A Classical Conversation (A Philosophy of Learning Part 2)

March 4, 2018

 

Growing up in a world of home educators, I've had the opportunity to interact with all sorts of family units, each with unique structures, styles, and mottos. Even throughout my own personal education, I've been exposed to several different curricula- not just different subjects, but entirely distinct systems of learning.

 

Still, through all of my experiences in and around the homeschooling community I've come to recognize a core credo. A philosophy of education (above any one particular system of learning) that says that creating the best atmosphere of learning for one's child is a parent's non-transferable responsibility.

 

I feel like I've internalized this philosophy. I understand it and I can preach it. But before I begin the exciting (terrifying?) life

of practically applying it, I'll take every chance that I get to collect some wisdom.

 

Yesterday afternoon I had the opportunity to interview Cris King, professional home educator, mother of five, and Classical Conversations tutor.
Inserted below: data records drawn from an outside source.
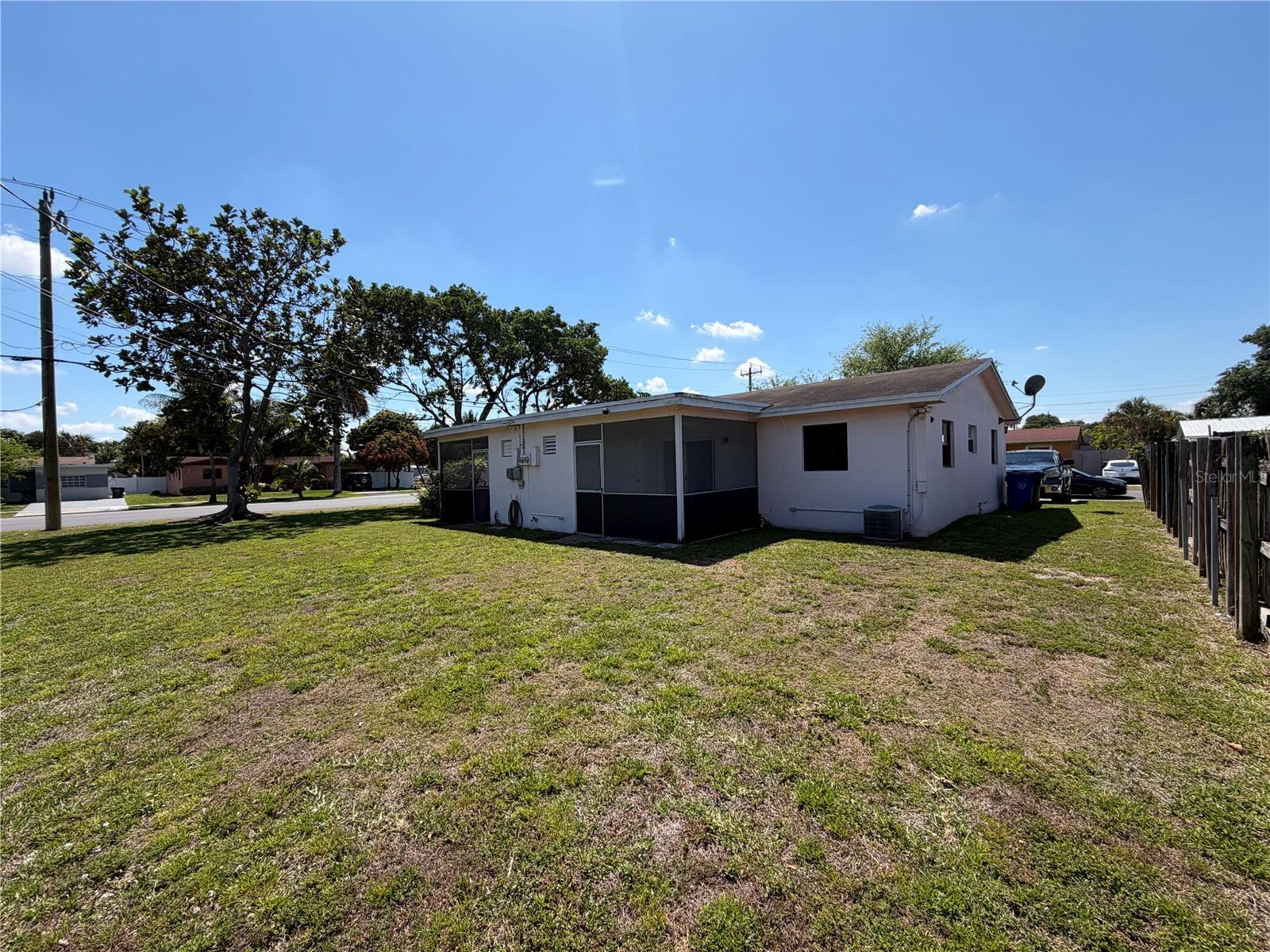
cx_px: 635
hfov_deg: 102.1
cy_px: 476
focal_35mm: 14
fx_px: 514
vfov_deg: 85.7
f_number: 2.2
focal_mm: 2.22
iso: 20
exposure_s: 1/864
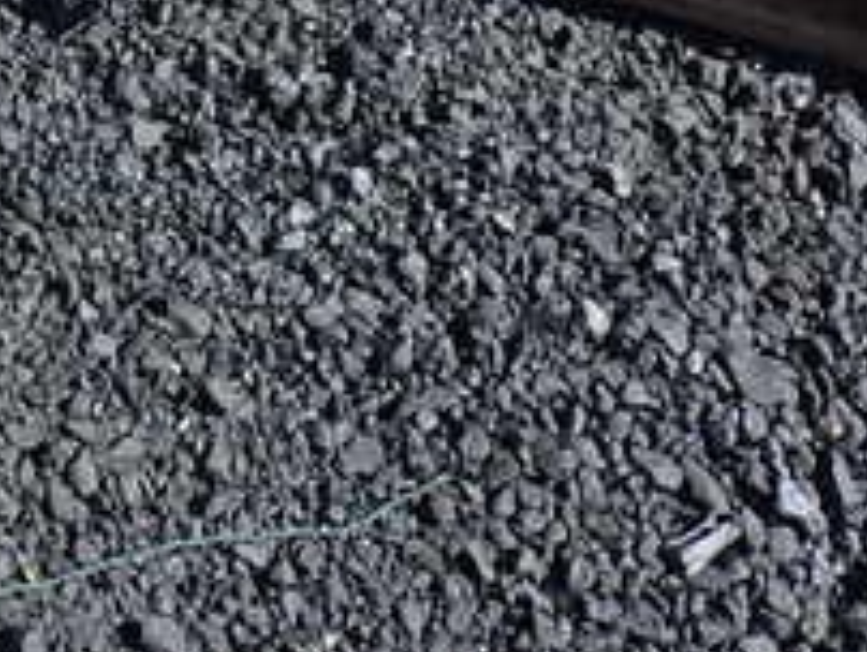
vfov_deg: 15.9
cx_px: -155
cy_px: -172
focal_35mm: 89
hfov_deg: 20.6
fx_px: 2232
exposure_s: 1/640
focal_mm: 5.4
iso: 100
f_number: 3.2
One of my main goals for our talk was to understand what homeschooling means to her, and how her philosophy of education flows into her family's curriculum. 

 

The King family uses Classical Conversations (CC), a Christ-focused classical education program designed to work in-sync with parent's Creator-given, child-teaching journey. Knowing of the program only by reputation, I was excited to get an insider perspective on the world of classical education, and as enthusiastic exemplars of the CC lifestyle, the King family was happy to oblige.

 

Below you'll find the first part of my interview with Mrs. King and her two oldest daughters, Daphne (9th grade) and Suzanne (6th grade). In this first part we talk about the decision to homeschool and the initial attractiveness of Classical Conversations' Curriculum. 

 

 

Me: So here's the first question- When did you first decide to start homeschooling?

 

Cris: Hmm... *soft chuckling* Ten years ago. Daphne went to public pre-K. It was a brand new school, she had a fantastic Christian teacher, everything could not have been better. And yet, whenever I went there and volunteered or did their things for parents, it was surprising to me how, despite her wonderful teacher, everything (secular) was allowed in, but God was kept out. 

 

It just so happened that our little tiny church had a large percentage of homeschoolers, and so I started talking with them and considering homeschooling. Which is strange because I never considered homeschooling as a viable thing at all. But it was just like God got a hold of me and I thought "How can I justify (a system) where my children are going to be- for 5 days a week, 8 hours a day- in a place that's not allowed to show that God is the source of everything, and still say that God is the most important thing to our family?" So that's what really made the decision.

 

Me: You say you never saw homeschooling as a viable option. So what was your view of education before coming to the decision to homeschool? 

 

Cris: My parents are retired public educators. Growing up, education was our religion. Education was everything. And for me it was a great fit because I was what the current education system was made for, the teacher tells you to do something and you do it and then you get affirmation. And I was the model kid, so I got affirmation all the way through high school . And then I went to college and it was great, I would have stayed there forever if I had my choice. It was fantastic!

 

I had nothing but positive experiences with my own education. So, basically my view of education was to do what everybody else did. I didn't see a reason why not. 

 

Me: So your view of homeschooling at that time was something like "a group of parents that see this perfectly good education system that turns out perfectly good people, and they say 'nah, I'd rather keep my kids at home'"?

 

Cris: Yeah. Initially I thought of it like a version of helicopter parenting. Like they just didn't want to cut the cord.

 

It wasn't until we moved (to Georgia) that I saw that some of these people are actually normal, or at least normal enough. And actually better than normal in a lot of ways, especially the kids. They seemed a lot more independent, they actually made eye contact with people. I wanted that.

 

Me: So you got to the point where you realized that, as good as your personal public school education experience was, the current school system couldn't meet the standard for moral instruction or worldview construction that you wanted for your child, so you decided to make those things the priority and embark on this journey of homeschooling?

 

Cris: Right! Both my husband and I cared a lot about academics and we loved books, so we knew that there would already be an academic environment at home, and we figured that that, plus all of the available materials and programs, would make this whole thing something that we could do.

 

We found Classical Conversations when I was looking for a program with more of a "one room schoolhouse" feel, something where I could teach one subject to a variety of ages. 

 

Me: That was going to be my next question! What attracted you to Classical Conversations?

 

Cris: Well, what I love about the classical model is that they have less busy work to do, its really focused on memorization and then going as deep as you can with the material. It's great because the focus is on character building and whatever is most important to your family. It allows for the parents to teach and make changes - for example, reading out loud as a family is very important to us and it fits really well with the Classical Conversations curriculum- while our weekly presentations provide just the right amount of accountability.